What is required - Pick out every line of the entries below that contains the string "underline", matching case exactly.
───── Supplied records ─────
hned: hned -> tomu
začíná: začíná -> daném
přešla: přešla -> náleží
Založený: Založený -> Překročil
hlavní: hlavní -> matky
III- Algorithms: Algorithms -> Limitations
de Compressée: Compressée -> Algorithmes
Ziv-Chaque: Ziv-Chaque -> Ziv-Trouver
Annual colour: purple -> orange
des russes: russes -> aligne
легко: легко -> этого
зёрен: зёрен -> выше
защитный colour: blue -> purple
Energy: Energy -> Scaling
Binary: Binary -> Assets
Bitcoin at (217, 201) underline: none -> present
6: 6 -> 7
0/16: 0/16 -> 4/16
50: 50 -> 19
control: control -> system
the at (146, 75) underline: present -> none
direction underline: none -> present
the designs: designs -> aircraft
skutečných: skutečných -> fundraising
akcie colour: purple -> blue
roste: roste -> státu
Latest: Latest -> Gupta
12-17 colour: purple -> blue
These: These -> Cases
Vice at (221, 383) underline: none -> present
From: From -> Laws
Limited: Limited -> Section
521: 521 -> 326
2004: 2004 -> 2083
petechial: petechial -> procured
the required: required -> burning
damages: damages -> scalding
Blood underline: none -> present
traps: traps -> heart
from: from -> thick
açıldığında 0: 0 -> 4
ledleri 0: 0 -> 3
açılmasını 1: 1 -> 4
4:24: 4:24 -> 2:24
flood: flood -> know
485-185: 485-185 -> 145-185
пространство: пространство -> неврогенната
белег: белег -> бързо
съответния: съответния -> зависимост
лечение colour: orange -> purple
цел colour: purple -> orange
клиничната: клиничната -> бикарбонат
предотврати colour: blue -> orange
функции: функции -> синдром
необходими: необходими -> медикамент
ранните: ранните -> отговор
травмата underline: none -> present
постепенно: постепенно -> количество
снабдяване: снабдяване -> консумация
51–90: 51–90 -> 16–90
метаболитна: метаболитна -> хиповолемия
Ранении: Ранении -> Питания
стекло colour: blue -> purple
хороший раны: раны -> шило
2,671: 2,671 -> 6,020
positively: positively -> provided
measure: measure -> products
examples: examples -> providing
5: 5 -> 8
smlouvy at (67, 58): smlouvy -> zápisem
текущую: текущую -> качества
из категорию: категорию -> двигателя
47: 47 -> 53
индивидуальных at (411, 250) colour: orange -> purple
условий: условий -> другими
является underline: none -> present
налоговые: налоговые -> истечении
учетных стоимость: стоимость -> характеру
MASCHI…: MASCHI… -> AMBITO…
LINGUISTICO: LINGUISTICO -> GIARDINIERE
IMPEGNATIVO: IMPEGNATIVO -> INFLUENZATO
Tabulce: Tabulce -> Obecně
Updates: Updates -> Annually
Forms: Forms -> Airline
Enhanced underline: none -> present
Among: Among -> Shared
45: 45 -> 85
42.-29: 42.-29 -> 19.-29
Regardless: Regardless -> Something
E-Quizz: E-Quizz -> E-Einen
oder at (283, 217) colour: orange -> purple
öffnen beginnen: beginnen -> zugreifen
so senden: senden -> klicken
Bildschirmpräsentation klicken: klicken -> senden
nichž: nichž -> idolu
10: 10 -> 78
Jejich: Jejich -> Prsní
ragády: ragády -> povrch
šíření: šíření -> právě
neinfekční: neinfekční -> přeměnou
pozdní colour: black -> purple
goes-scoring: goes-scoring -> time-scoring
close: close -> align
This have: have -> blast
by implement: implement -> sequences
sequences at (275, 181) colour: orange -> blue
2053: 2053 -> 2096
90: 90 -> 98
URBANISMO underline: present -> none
─────
Reply to the exercise -
Bitcoin at (217, 201) underline: none -> present
the at (146, 75) underline: present -> none
direction underline: none -> present
Vice at (221, 383) underline: none -> present
Blood underline: none -> present
травмата underline: none -> present
является underline: none -> present
Enhanced underline: none -> present
URBANISMO underline: present -> none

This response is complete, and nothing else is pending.